The film wants to talk to you about conflictive relationships with parents, about the sacrosanct importance of friendship. But listening to the intellectual level of the conversations of the two stupid protagonists, I miss Forrest Gump. Or Captain Tan and Valentina. Dialogues of sea breams rocked by a soundtrack like country north american spot of beers, when the story is about anthropological purity and talks about the importance of the roots or the preservation of the Italian dialect spoken in the Alps. The crescendo of this crime lasts almost two and a half hours.
At a specific moment, one of the two colleagues -the one who is a bit of an urbanite, played by the excellent actor Luca Marinelli; the other is a hermit – decides to reinvent himself in India. In the next shot he appears in a taxi with a Buddha stuck on the windshield. Like a spring, several very good sense spectators jumped up and left the room, knocked out. I stayed until the denouement, the aurora borealis, because of the curiosity to see how far foolishness is capable of reaching in images and words without it rising to the point where the screen burns like the bush of Moses. At least I found some satisfaction when, over the silence of the closing credits, someone yelled, “What a joke this is!”

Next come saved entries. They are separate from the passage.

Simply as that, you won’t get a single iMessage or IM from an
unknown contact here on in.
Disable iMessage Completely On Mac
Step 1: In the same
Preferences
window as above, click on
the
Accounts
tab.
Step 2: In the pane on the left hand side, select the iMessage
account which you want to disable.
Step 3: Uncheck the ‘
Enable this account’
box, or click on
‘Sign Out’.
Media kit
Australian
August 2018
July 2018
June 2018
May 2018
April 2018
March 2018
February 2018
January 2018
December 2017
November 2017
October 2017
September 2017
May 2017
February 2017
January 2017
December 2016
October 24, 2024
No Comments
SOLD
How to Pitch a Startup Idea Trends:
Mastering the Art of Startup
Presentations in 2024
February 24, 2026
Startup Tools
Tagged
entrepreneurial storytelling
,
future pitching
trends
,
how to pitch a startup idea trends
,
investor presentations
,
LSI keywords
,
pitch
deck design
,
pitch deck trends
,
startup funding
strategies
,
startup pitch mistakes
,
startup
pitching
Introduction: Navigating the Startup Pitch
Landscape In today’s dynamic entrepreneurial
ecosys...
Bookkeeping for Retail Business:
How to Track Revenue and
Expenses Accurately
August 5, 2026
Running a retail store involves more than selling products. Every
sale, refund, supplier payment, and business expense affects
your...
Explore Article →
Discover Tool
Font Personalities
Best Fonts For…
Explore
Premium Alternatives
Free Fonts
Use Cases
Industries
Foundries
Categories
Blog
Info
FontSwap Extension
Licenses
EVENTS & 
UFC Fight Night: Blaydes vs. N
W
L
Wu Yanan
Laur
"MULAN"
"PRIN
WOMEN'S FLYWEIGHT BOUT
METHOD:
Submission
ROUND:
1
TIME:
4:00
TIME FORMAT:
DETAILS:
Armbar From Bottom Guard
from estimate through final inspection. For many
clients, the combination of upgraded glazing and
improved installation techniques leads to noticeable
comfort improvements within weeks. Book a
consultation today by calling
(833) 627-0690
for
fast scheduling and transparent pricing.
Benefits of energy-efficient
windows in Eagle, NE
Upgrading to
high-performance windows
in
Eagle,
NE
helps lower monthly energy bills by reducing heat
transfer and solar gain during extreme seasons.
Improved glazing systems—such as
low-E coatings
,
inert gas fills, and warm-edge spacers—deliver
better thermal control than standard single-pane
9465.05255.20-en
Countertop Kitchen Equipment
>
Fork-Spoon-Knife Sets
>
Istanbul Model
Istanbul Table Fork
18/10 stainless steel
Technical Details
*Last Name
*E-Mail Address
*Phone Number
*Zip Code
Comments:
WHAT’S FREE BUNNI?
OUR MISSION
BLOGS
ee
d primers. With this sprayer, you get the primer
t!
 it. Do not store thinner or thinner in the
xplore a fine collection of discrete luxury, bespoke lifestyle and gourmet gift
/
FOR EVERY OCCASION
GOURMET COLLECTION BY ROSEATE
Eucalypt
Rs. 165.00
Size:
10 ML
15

It’s the market, man. And Cannes demonstrates -with mindless selections like the one from The eight mountains– that above art is business. Perhaps in the fifth book of his memoirs, the head of all this, Thierry Frèmaux, whose autobiographical texts are really juicy, highly recommended, will clarify for us how we ended up one night in May 2022 watching at dawn in a film that aspires to La Palma Gold to two sea breams pretending to speak -or whisper- on the top of the Alps, with a very mumblecorewhich remains as well as of greater bovine spirituality.